Essai Alfa Romeo Giulia Quadrifoglio : 1 V6, 2 turbos, 1 000 sensations

Essai Alfa Romeo Giulia Quadrifoglio. Le constructeur italien revient sur le marché des berlines sportives avec cette Giulia survitaminée. Mue par un 2.9 V6 biturbo de 510 ch, elle annonce des accélérations dignes de meilleures GT -3,9 s pour le 0 à 100 km/h- et une vitesse de pointe établie à 307 km/h. En piste.

Même si la 159 3.2 V6 JTS, commercialisée entre 2005 et 2011 avec son moteur d’origine Holden (General Motors), n’a pas été à proprement parler une sportive familiale, elle représente néanmoins le dernier modèle motorisé par un six-cylindres dans la gamme Alfa Romeo. Pourtant, le constructeur italien possède une solide expérience sur le segment des berlines de sport, dont il été l’inventeur en 1950 avec la 1900 Berlina. Avec la Giulia, déjà multiplement récompensée pour son style, il compte faire renaître une partie enfouie de son ADN, en mettant sur le marché un modèle fort en gueule, construit sur une nouvelle plateforme appelée Giorgio, qui reçoit une transmission aux roues arrière et un bloc moteur tout aluminium qui s’annonce comme une pièce de choix.

La démonstration de force par le design

D’origine, même dans ses versions les plus sages, le modèle est spectaculaire. Mais dans cette robe Quadrifoglio, la Giulia fait dans le démonstratif. Car si sa peinture rouge Competizione tri-couche (option à 2 250 €), tout comme sa monte pneumatique de 19 pouces asymétrique (245/35 à l’avant, et 285/30 à l’arrière) appuient son caractère sportif, ses appendices aérodynamiques, ses ouïes sur le capot, ses pièces en carbone, ses boucliers sculptés et ses bas de caisse proéminents en disent long sur les vélléités dynamiques de l’engin.

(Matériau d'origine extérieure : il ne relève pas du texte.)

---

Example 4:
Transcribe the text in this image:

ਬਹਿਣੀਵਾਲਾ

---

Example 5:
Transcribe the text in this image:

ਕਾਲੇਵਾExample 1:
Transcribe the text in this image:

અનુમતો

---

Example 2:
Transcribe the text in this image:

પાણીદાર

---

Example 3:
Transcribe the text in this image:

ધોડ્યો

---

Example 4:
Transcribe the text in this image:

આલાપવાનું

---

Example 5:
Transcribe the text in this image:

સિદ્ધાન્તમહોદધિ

A l’avant, la Giulia dispose même d’un « Active Aero Splitter ». Le nom est compliqué, mais le principe est simple. Il s’agit d’un spoiler en fibres de carbone qui est incorporé dans la bande inférieure du bouclier, qui modifie automatiquement sa position pour améliorer l’aérodynamique et la déportance en fonction de la vitesse. Il a pour mission d’améliorer l’adhérence et la stabilité, tout comme le grand diffuseur qui entoure l’impressionnante quadruple sortie d’échappement. Appliqués sur les ailes avant, les deux grands trèfles verts à quatre feuilles sont quant à eux présents pour la décoration, mais font honneur au passé sportif de la marque (voir encadré ci-dessous)

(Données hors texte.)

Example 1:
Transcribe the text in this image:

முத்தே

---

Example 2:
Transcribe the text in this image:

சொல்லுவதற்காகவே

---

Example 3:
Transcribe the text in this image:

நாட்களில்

Le V6 Alfa et son bruit caractéristique

Alfa Romeo a toujours développé une culture du plaisir de conduite quelle que soit la carrosserie, tout comme le bruit de ses moteurs quand ils ne sont pas diesel. Né à la fin des années 60, le fameux « V6 Alfa », de diverses cylindrées au fil du temps, a occupé bien des compartiments moteur jusqu’en 2005, avec une puissance culminant à 250 ch à bord des livrées GTA (147 et 156, pour parler des plus récentes). Dès lors, produire un bloc de 510 ch relevait de l’exploit pour le constructeur italien, et ce V6 2.9 biturbo est le moteur le plus puissant jamais fabriqué par la marque pour une voiture de route. Sa mécanique a alors été puisée dans la banque d’organes du groupe Fiat, et plus particulièrement chez Ferrari, avec un V8 ouvert à 90°, auquel on a enlevé deux cylindres. Il y a pire comme base de travail…

Efficace et confortable

En prenant place au volant, on retrouve le charme des voitures italiennes, avec leur habitacle présentant quelques défauts et un style un peu à l’ancienne, comme l’écran situé trop bas ou les trois molettes un peu vieillottes qui occupent le bas de la console centrale. Même si les matériaux sont assez beaux et bien choisis, la précision des ajustements manque, et on se demande bien comment tout cela va tenir dans le temps. Mais finalement, tout cela n’a pas beaucoup d’importance…Alfa Romeo peut se targuer d’être le seul constructeur à avoir des clients aussi passionnés et indulgents, qui pardonnent tous les errements à leur voiture chérie, pour peu qu’elle porte le trèfle et le biscione, la vouivre des Visconti, sur son emblème.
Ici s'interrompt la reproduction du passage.